La verità è che il capo dello Stato è stato preso di contropiede, era convinto che sarebbe successo qualcosa nel centrodestra: o una rottura, o, a seconda delle possibilità, un Berlusconi soccombente o un Salvini addomesticato. Invece, ieri mattina ha verificato in prima persona, che Berlusconi, Salvini, la Meloni possono pure essere scuri in volto, ma sono uniti. Il Cav, nei due vertici che si erano susseguiti tra la sera di domenica e ieri mattina, non aveva ceduto di un millimetro. «Forza Italia o sta dentro, o sta fuori - si era infervorato nelle riunioni -: di appoggio esterno non se ne parla. È una questione di dignità». E a Giorgetti che insisteva spiegandogli: «Guarda che, mostrandoti generoso, riconquisti dignità»; il Cav ha addirittura risposto a muso duro: «Ma di quale dignità parli?! Io la mia dignità ce l'ho e non debbono certo darmela i 5stelle».

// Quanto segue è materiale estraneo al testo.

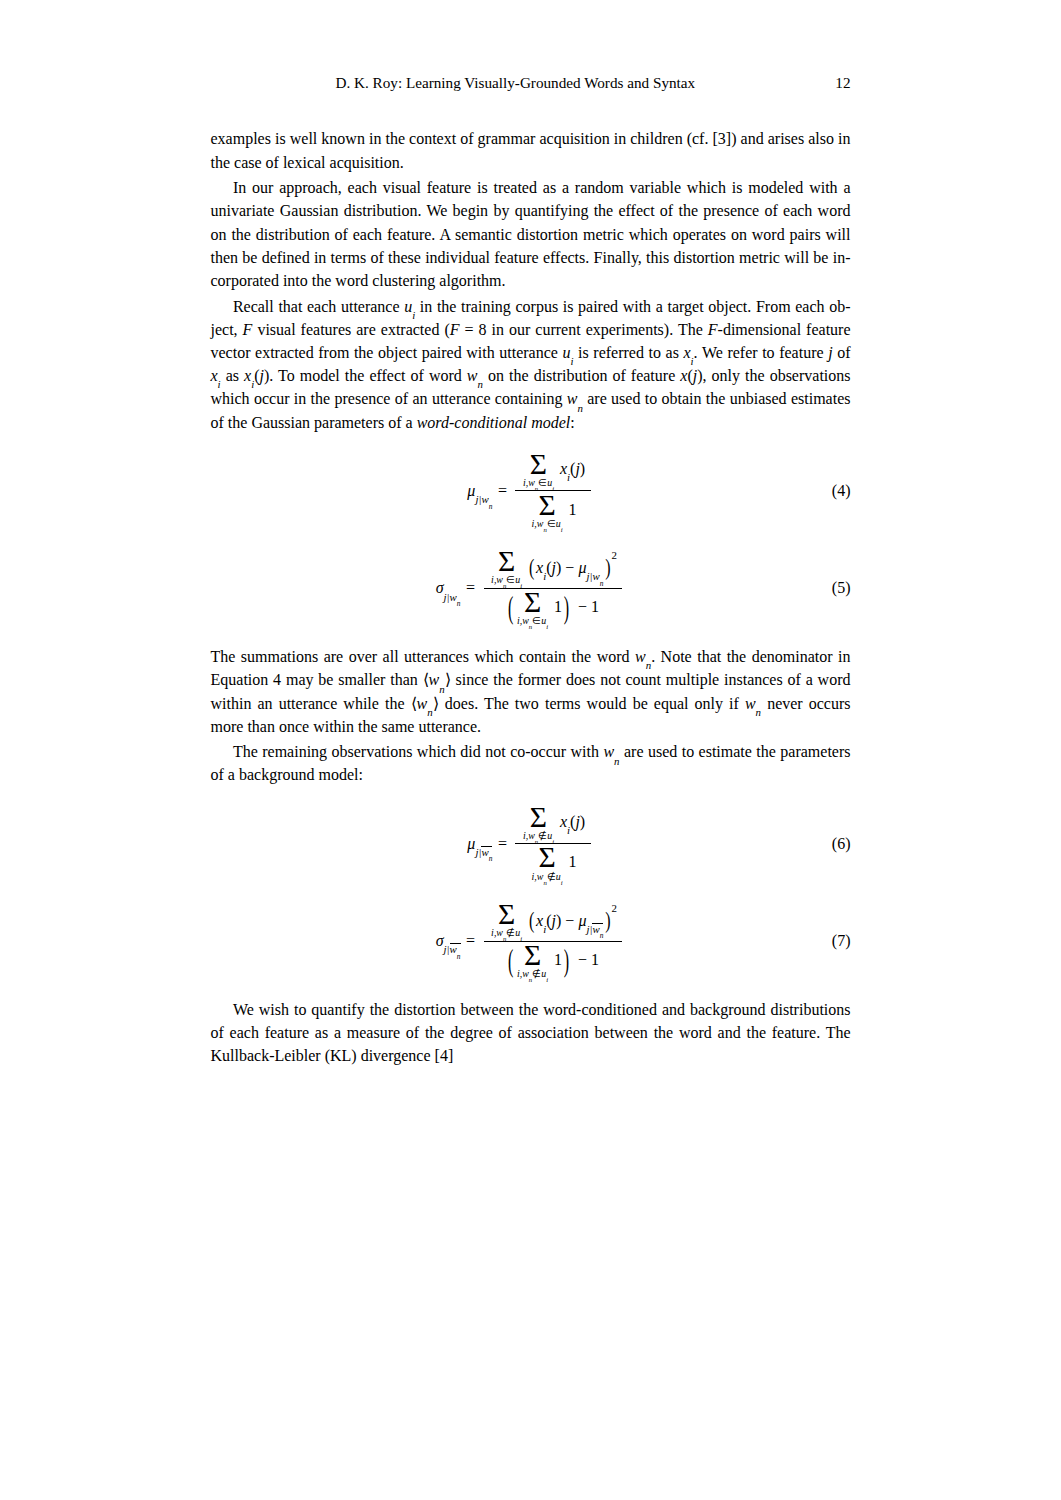D. K. Roy: Learning Visually-Grounded Words and Syntax
12
examples is well known in the context of grammar acquisition in children (cf. [3]) and arises also in the case of lexical acquisition.
In our approach, each visual feature is treated as a random variable which is modeled with a univariate Gaussian distribution. We begin by quantifying the effect of the presence of each word on the distribution of each feature. A semantic distortion metric which operates on word pairs will then be defined in terms of these individual feature effects. Finally, this distortion metric will be incorporated into the word clustering algorithm.
Recall that each utterance ui in the training corpus is paired with a target object. From each object, F visual features are extracted (F = 8 in our current experiments). The F-dimensional feature vector extracted from the object paired with utterance ui is referred to as xi. We refer to feature j of xi as xi(j). To model the effect of word wn on the distribution of feature x(j), only the observations which occur in the presence of an utterance containing wn are used to obtain the unbiased estimates of the Gaussian parameters of a word-conditional model:
μj|wn = Σ i,wn∈ui xi(j) Σ i,wn∈ui 1
(4)
σj|wn = Σ i,wn∈ui ( xi(j) − μj|wn ) 2 ( Σ i,wn∈ui 1 ) − 1
(5)
The summations are over all utterances which contain the word wn. Note that the denominator in Equation 4 may be smaller than ⟨wn⟩ since the former does not count multiple instances of a word within an utterance while the ⟨wn⟩ does. The two terms would be equal only if wn never occurs more than once within the same utterance.
The remaining observations which did not co-occur with wn are used to estimate the parameters of a background model:
μj|wn = Σ i,wn∉ui xi(j) Σ i,wn∉ui 1
(6)
σj|wn = Σ i,wn∉ui ( xi(j) − μj|wn ) 2 ( Σ i,wn∉ui 1 ) − 1
(7)
We wish to quantify the distortion between the word-conditioned and background distributions of each feature as a measure of the degree of association between the word and the feature. The Kullback-Leibler (KL) divergence [4]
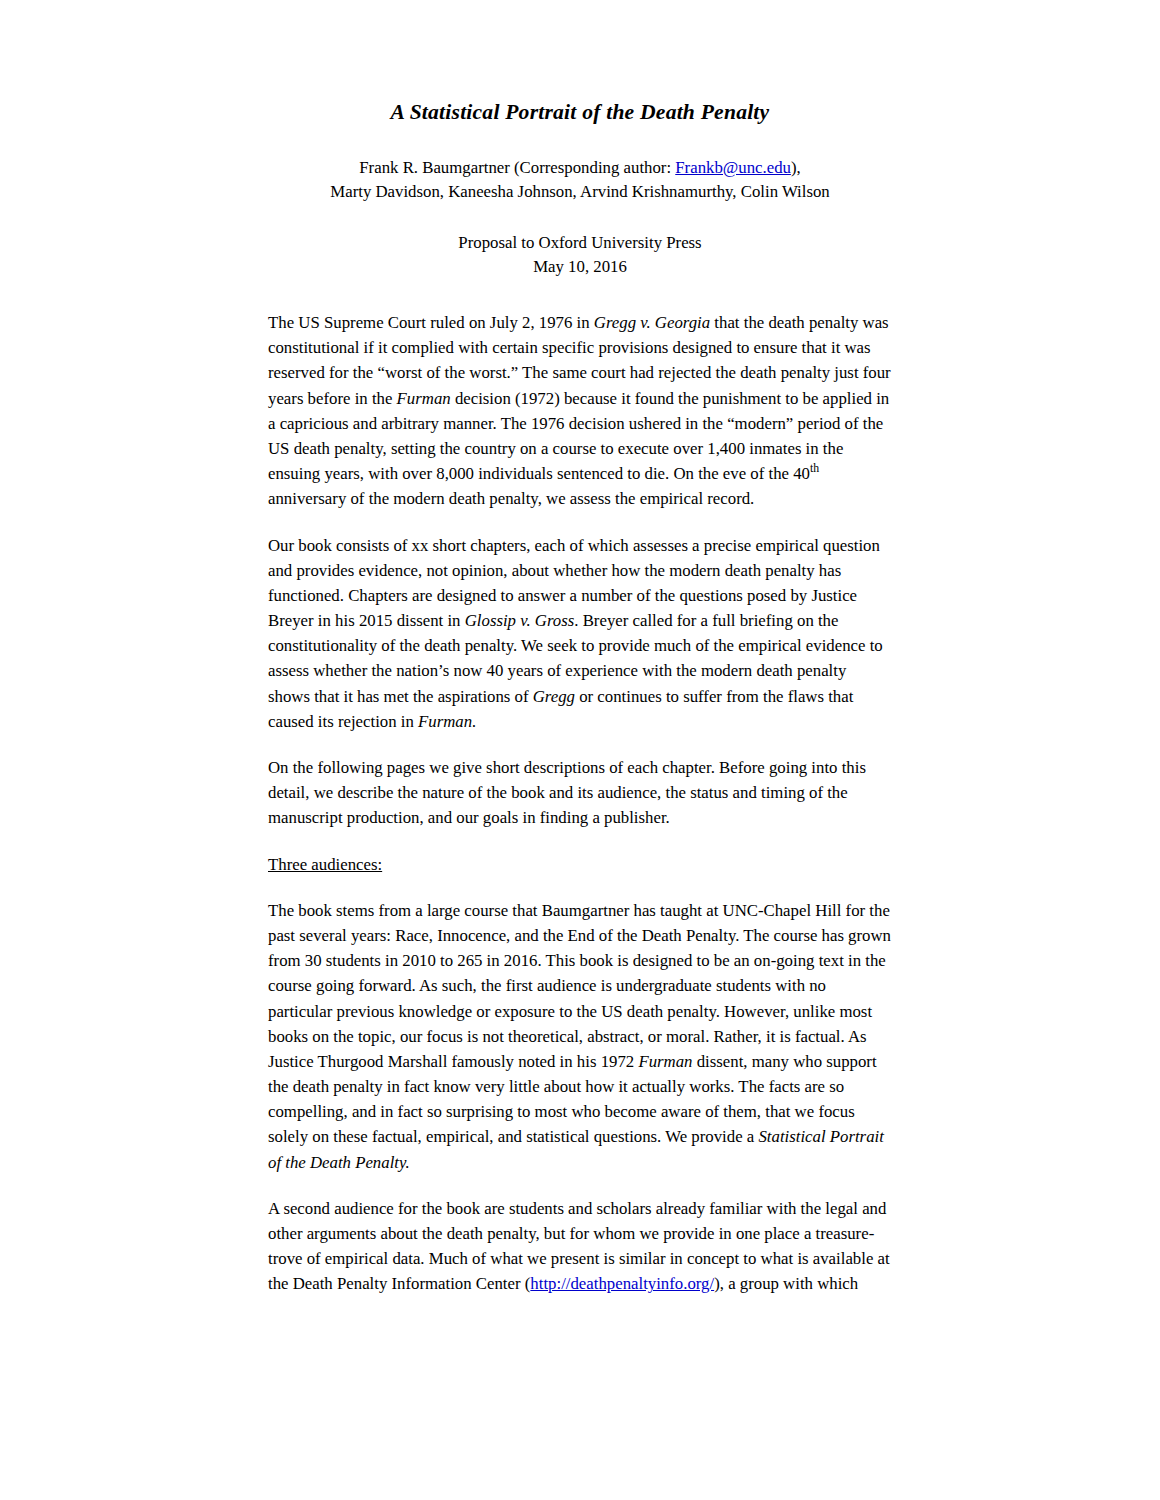A Statistical Portrait of the Death Penalty
Frank R. Baumgartner (Corresponding author: Frankb@unc.edu),
Marty Davidson, Kaneesha Johnson, Arvind Krishnamurthy, Colin Wilson
Proposal to Oxford University Press
May 10, 2016
The US Supreme Court ruled on July 2, 1976 in Gregg v. Georgia that the death penalty was constitutional if it complied with certain specific provisions designed to ensure that it was reserved for the “worst of the worst.” The same court had rejected the death penalty just four years before in the Furman decision (1972) because it found the punishment to be applied in a capricious and arbitrary manner. The 1976 decision ushered in the “modern” period of the US death penalty, setting the country on a course to execute over 1,400 inmates in the ensuing years, with over 8,000 individuals sentenced to die. On the eve of the 40th anniversary of the modern death penalty, we assess the empirical record.
Our book consists of xx short chapters, each of which assesses a precise empirical question and provides evidence, not opinion, about whether how the modern death penalty has functioned. Chapters are designed to answer a number of the questions posed by Justice Breyer in his 2015 dissent in Glossip v. Gross. Breyer called for a full briefing on the constitutionality of the death penalty. We seek to provide much of the empirical evidence to assess whether the nation’s now 40 years of experience with the modern death penalty shows that it has met the aspirations of Gregg or continues to suffer from the flaws that caused its rejection in Furman.
On the following pages we give short descriptions of each chapter. Before going into this detail, we describe the nature of the book and its audience, the status and timing of the manuscript production, and our goals in finding a publisher.
Three audiences:
The book stems from a large course that Baumgartner has taught at UNC-Chapel Hill for the past several years: Race, Innocence, and the End of the Death Penalty. The course has grown from 30 students in 2010 to 265 in 2016. This book is designed to be an on-going text in the course going forward. As such, the first audience is undergraduate students with no particular previous knowledge or exposure to the US death penalty. However, unlike most books on the topic, our focus is not theoretical, abstract, or moral. Rather, it is factual. As Justice Thurgood Marshall famously noted in his 1972 Furman dissent, many who support the death penalty in fact know very little about how it actually works. The facts are so compelling, and in fact so surprising to most who become aware of them, that we focus solely on these factual, empirical, and statistical questions. We provide a Statistical Portrait of the Death Penalty.
A second audience for the book are students and scholars already familiar with the legal and other arguments about the death penalty, but for whom we provide in one place a treasure-trove of empirical data. Much of what we present is similar in concept to what is available at the Death Penalty Information Center (http://deathpenaltyinfo.org/), a group with which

Proprio l'ostinazione con cui Berlusconi ha rifiutato un ruolo marginale, ha fatto saltare molti calcoli. Quelli di Di Maio. Quelli di Salvini. E, potrà apparire strano, anche quelli di Matteo Renzi, che sognava un'opposizione in solitaria contro un governo 5stelle-Lega con l'appoggio esterno di Forza Italia. «Secondo me Berlusconi sbaglia a dire di no» erano i suoi ragionamenti di ieri: «per non votare Di Maio accetterebbe nel governo anche la Carfagna o giù di lì. Ora Berlusconi rischia che se si va ad elezioni ad ottobre, Salvini lo uccida. Io, se fossi stato in lui, avrei fatto partire un governo. Ora, invece, si rischia di andare ad un governo tecnico, con Mattarella che si inventa un nome facendo scoppiare un casino generale».

Appunto, i Palazzi si aspettavano che anche questa volta Berlusconi togliesse le castagne dal fuoco a tutti.

Che ancora una volta accettasse di bruciarsi le mani come due legislature fa con il governo Monti; o, nella legislatura scorsa, con il governo di Enrico Letta e, in parte, con quelli di Matteo Renzi e di Gentiloni.

Questa volta, però, il Cav ha cambiato musica: o tutti si rimboccano le maniche, o non se ne fa nulla. Sbagliare è umano, perseverare diabolico.